Lines holding the string "Right" in the listing below are to be copied.

§ §

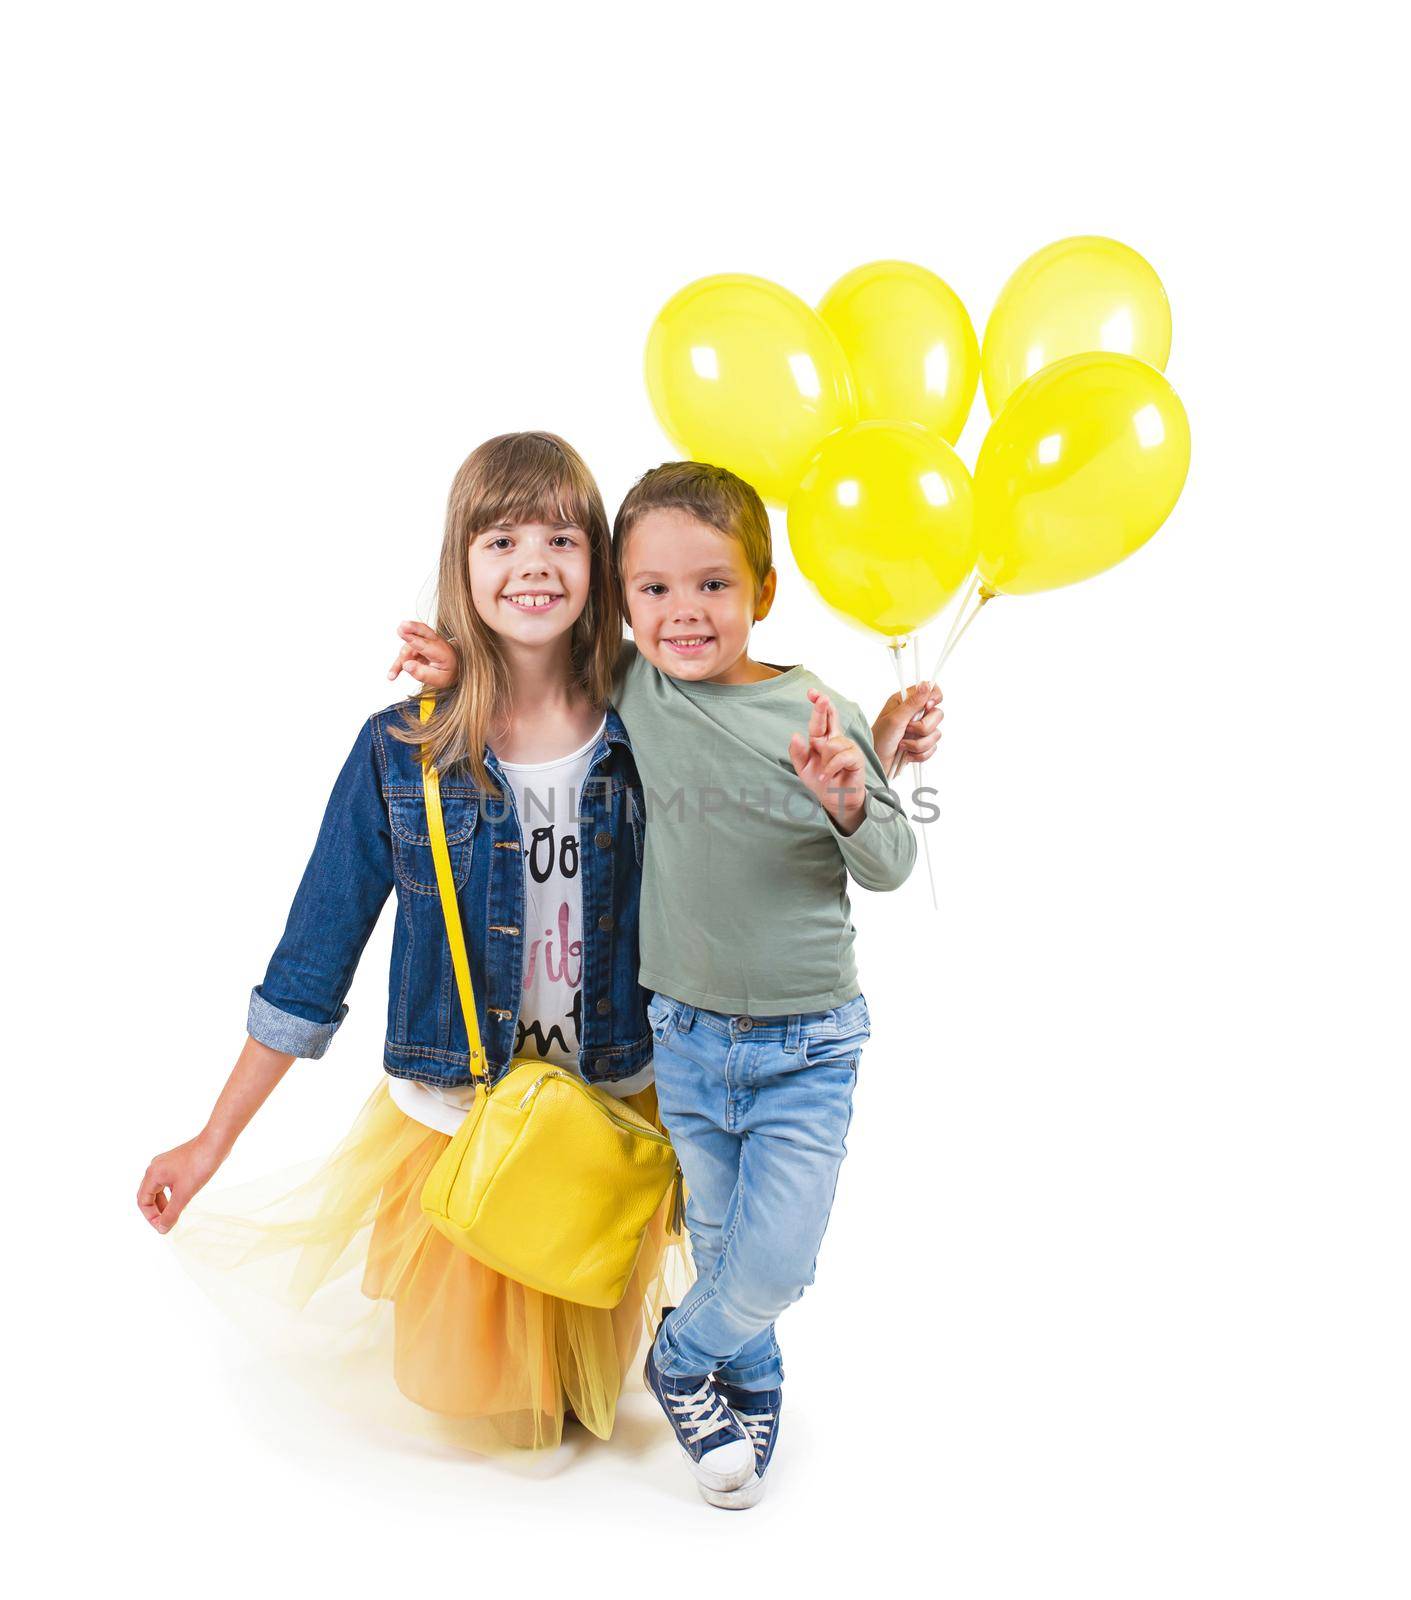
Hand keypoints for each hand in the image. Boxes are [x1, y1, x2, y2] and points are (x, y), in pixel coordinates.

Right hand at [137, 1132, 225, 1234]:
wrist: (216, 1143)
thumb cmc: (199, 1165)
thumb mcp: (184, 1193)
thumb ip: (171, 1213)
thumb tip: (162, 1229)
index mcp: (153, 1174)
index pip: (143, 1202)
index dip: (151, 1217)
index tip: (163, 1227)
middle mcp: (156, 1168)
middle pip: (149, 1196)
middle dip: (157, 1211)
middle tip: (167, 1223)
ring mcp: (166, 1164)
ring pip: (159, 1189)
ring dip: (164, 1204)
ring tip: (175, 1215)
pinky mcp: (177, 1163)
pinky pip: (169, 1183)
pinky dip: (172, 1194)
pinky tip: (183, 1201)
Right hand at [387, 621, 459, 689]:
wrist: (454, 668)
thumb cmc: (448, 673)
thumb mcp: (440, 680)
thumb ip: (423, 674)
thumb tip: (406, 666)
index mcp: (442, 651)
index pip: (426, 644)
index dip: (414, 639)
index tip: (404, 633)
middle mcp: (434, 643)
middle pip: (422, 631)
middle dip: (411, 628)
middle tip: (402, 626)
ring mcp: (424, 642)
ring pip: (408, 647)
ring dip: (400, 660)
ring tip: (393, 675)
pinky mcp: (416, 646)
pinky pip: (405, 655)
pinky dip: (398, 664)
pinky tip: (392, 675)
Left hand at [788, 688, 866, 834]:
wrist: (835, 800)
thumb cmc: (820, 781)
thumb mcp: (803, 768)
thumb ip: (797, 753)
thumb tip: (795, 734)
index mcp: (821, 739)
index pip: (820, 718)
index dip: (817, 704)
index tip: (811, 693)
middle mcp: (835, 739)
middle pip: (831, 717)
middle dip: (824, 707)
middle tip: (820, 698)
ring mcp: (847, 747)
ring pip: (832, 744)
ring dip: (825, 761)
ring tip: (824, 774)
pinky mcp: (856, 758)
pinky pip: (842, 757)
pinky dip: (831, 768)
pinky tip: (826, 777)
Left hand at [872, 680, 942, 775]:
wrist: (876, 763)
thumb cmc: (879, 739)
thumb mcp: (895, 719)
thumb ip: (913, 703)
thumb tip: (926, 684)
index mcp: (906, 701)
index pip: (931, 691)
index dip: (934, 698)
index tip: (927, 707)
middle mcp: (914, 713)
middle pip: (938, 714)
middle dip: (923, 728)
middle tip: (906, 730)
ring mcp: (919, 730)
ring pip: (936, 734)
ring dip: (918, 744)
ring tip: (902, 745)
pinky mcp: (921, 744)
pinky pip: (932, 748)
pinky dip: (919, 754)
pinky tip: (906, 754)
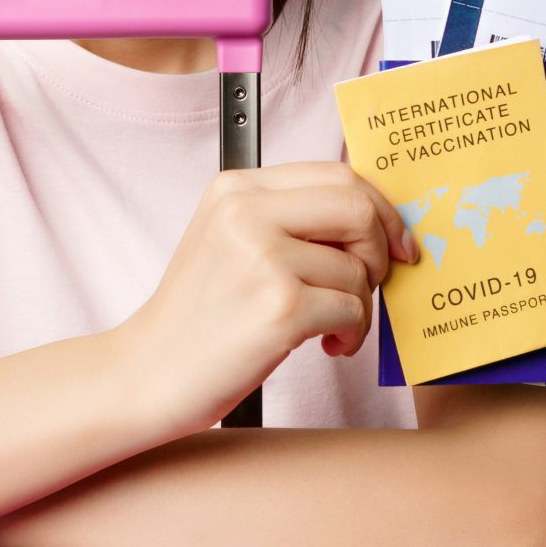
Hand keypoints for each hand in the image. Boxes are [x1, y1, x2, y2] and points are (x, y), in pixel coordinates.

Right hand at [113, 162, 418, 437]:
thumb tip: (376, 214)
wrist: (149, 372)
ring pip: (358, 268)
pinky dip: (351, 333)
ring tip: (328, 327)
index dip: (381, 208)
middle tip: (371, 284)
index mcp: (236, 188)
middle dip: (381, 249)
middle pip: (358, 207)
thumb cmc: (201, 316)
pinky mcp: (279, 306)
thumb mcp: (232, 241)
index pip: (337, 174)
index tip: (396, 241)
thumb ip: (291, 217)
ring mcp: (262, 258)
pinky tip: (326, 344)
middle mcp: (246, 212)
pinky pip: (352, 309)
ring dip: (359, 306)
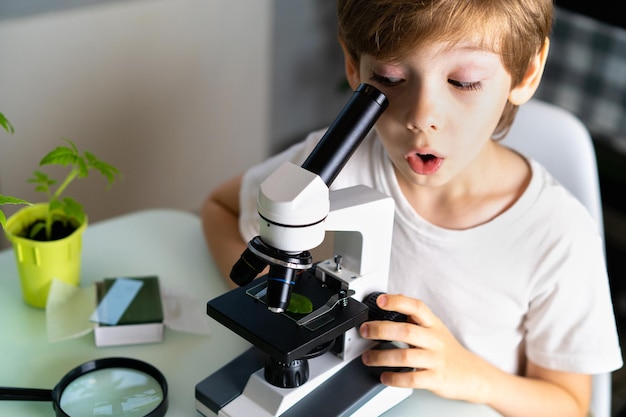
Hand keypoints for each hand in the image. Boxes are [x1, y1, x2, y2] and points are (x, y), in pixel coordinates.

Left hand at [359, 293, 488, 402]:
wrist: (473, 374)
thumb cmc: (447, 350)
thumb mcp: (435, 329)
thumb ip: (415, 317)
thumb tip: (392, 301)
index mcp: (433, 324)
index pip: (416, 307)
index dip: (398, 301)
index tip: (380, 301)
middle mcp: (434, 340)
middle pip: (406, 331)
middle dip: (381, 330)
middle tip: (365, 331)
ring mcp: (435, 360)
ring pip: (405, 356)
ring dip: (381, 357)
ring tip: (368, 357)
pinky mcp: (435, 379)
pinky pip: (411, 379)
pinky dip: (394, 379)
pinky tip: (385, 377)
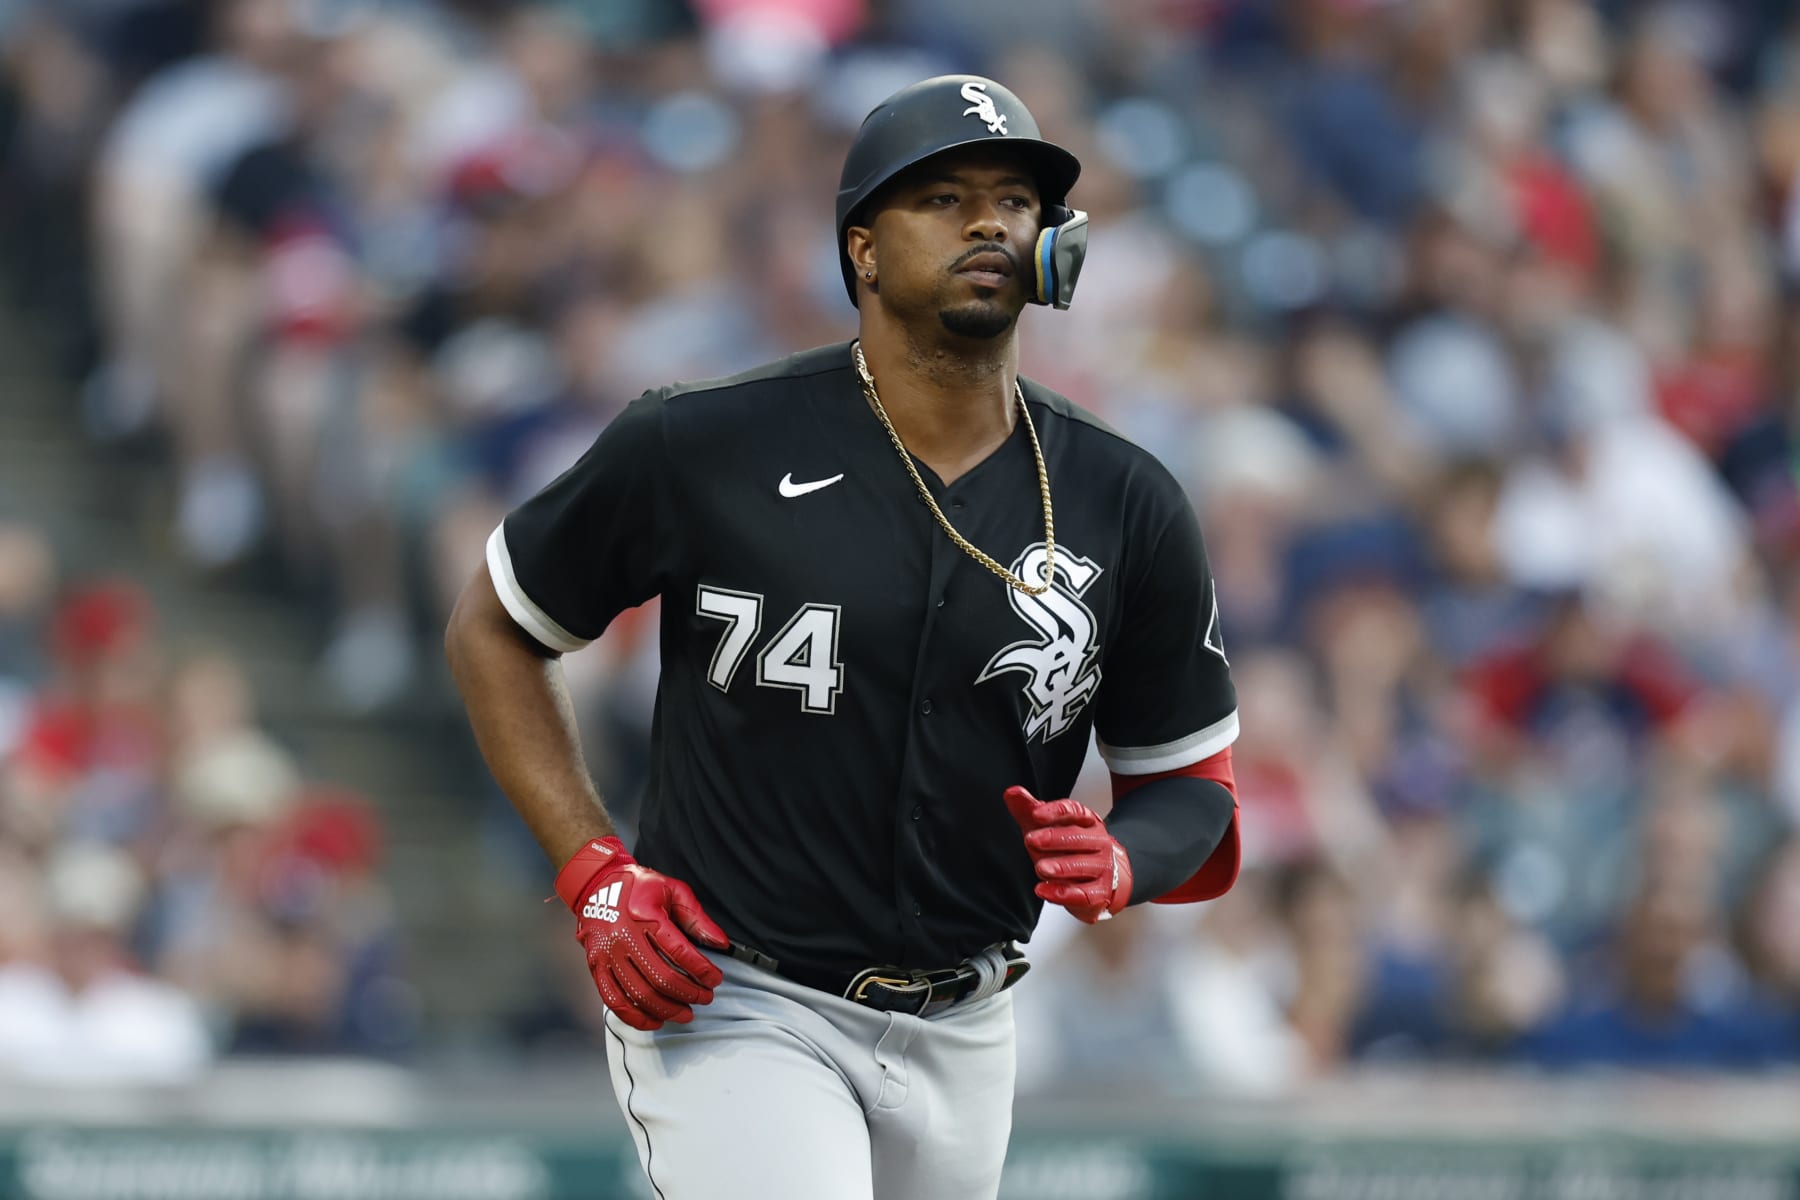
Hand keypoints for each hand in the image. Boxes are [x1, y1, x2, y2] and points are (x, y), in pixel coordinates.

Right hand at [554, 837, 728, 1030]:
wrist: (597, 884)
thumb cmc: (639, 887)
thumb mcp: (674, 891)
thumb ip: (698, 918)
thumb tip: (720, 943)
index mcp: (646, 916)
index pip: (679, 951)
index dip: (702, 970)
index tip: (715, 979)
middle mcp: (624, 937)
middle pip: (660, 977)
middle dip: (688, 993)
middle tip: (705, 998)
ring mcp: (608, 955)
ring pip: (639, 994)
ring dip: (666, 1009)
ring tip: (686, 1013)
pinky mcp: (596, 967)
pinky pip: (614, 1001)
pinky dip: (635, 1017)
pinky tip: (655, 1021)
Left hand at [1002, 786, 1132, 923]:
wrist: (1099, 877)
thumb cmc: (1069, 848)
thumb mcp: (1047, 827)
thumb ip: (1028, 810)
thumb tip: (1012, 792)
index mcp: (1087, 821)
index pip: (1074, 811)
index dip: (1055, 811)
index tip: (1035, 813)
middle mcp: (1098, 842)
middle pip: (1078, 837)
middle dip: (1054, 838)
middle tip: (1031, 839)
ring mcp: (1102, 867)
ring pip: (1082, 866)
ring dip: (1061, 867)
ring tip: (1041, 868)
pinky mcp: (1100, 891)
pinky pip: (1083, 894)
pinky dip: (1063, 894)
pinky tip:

§ §

Written reply:
Right hand at [137, 1132, 225, 1234]:
Right hand at [387, 621, 459, 689]:
Right hand at [113, 162, 418, 437]:
Right hand at [554, 837, 728, 1030]:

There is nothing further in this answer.